Feeling thankful, Ostoja Saric, 49, said he just wants to live his life, continue working and be left alone.
At the request of their attorneys, the men did not say much about the outstanding immigration issue.
Said Krsmanovic: "We're hoping and praying that the immigration problem will disappear."
* * *
In the last decade, about 3,000 Serbs ended up in St. Petersburg with the help of churches and relief organizations after a civil war among Croatian Catholics, Bosnian Muslims and Christian Orthodox Serbs tore apart the former Yugoslavia.
Believers of all three faiths entered the conflict. Some joined willingly, others did not.
After the St. Petersburg men were arrested, the Serbian community rallied around four who were St. Sava members, raising more than $100,000 to offset their legal costs.
Neither Allen nor Pavich would say how much it cost to prepare their defenses. Allen said that in his office, three lawyers and one investigator worked on his cases for more than a year.
St. Sava's church board president Scott Raspopovich said families were asked to dig deep to help the men find attorneys with immigration experience. Many people gave $500 to $1,000.

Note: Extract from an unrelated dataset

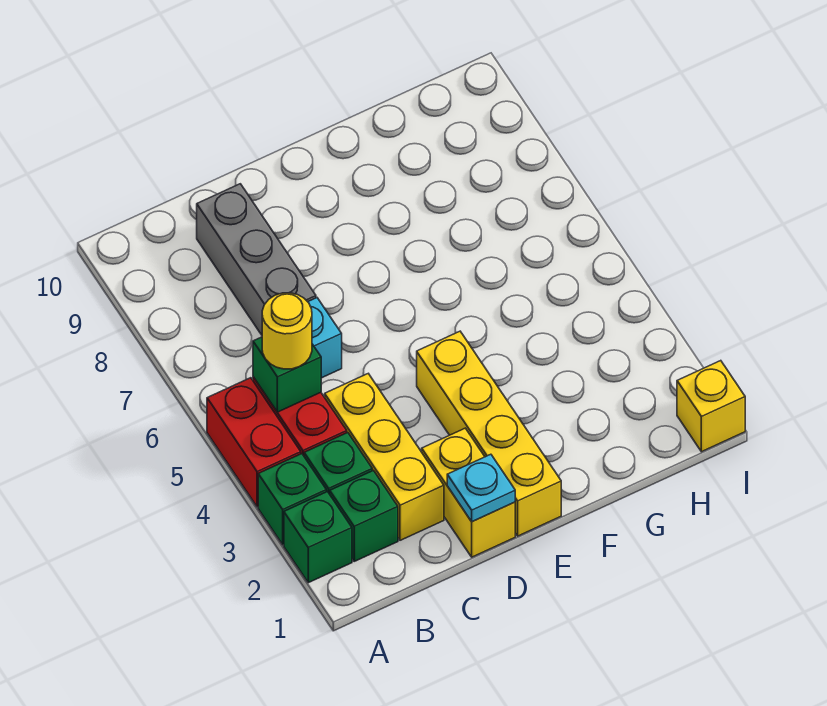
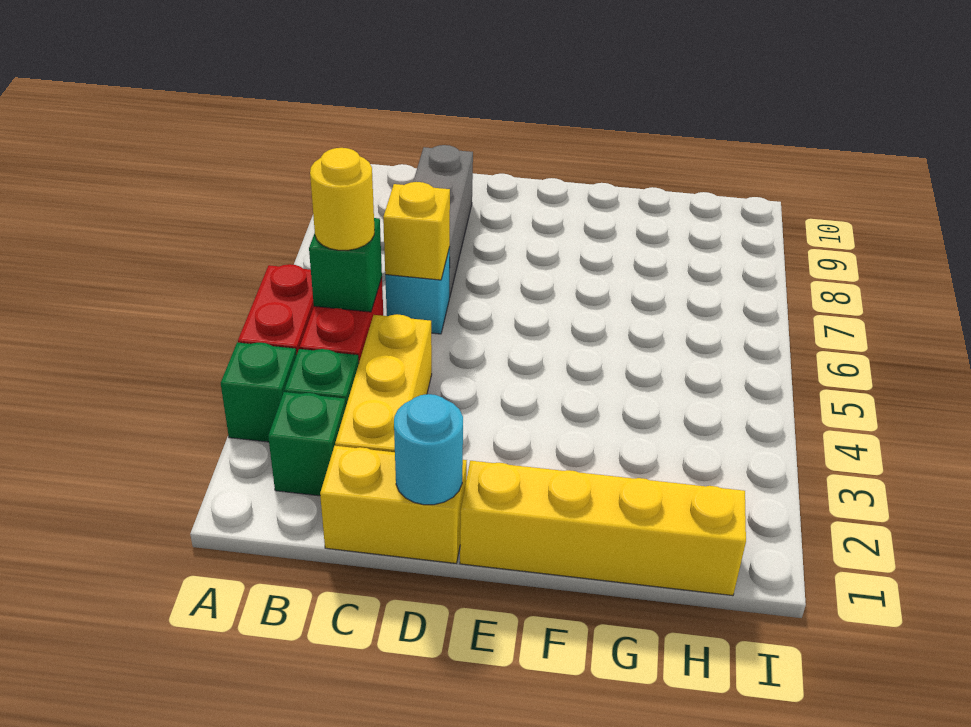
green brick A2 level 1 -> none
yellow brick D1:D2 level 1 -> yellow brick C1:D1 level 1
cyan plate D1 level 2 -> cyan round brick D1 level 2
yellow brick E1:E4 level 1 -> yellow brick E1:H1 level 1
yellow brick I1 level 1 -> yellow brick C6 level 2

"Everybody had to fear they might be next," he said.
The men's wives and girlfriends put up their homes as collateral to bail them out of jail. Their families took out loans.
In the end, Raspopovich said legal success came as a result of two things: "We had attorneys who could convey the truth."
Times researcher John Martin contributed to this story. Melanie Ave can be reached at firstname.lastname@example.org or 727 893-8813. Kevin Graham can be reached at email@example.com or (813) 226-3433.
The accused The accused St. Petersburg Serbians: Sekula Bilic, 37, a roofer, married father of three. Acquitted by a jury Aug. 23. Jadranko Gostic, 44, a prebuilt home construction worker. Discussing a deal to voluntarily give up his U.S. citizenship and leave the country in exchange for charges being dropped. Zdravko Kordic, 54, a machine operator, married father of two. Acquitted by a jury Aug. 8. Strahinja Krsmanovic, 59, machine operator, married father of three. Acquitted by a jury Nov. 30. Branko Popic, 59, a factory worker, married father of two. After two hung juries, prosecutors dropped charges in September. Ostoja Saric, 49, air-conditioning worker, married father of two. Never went to trial. Charges dropped in October.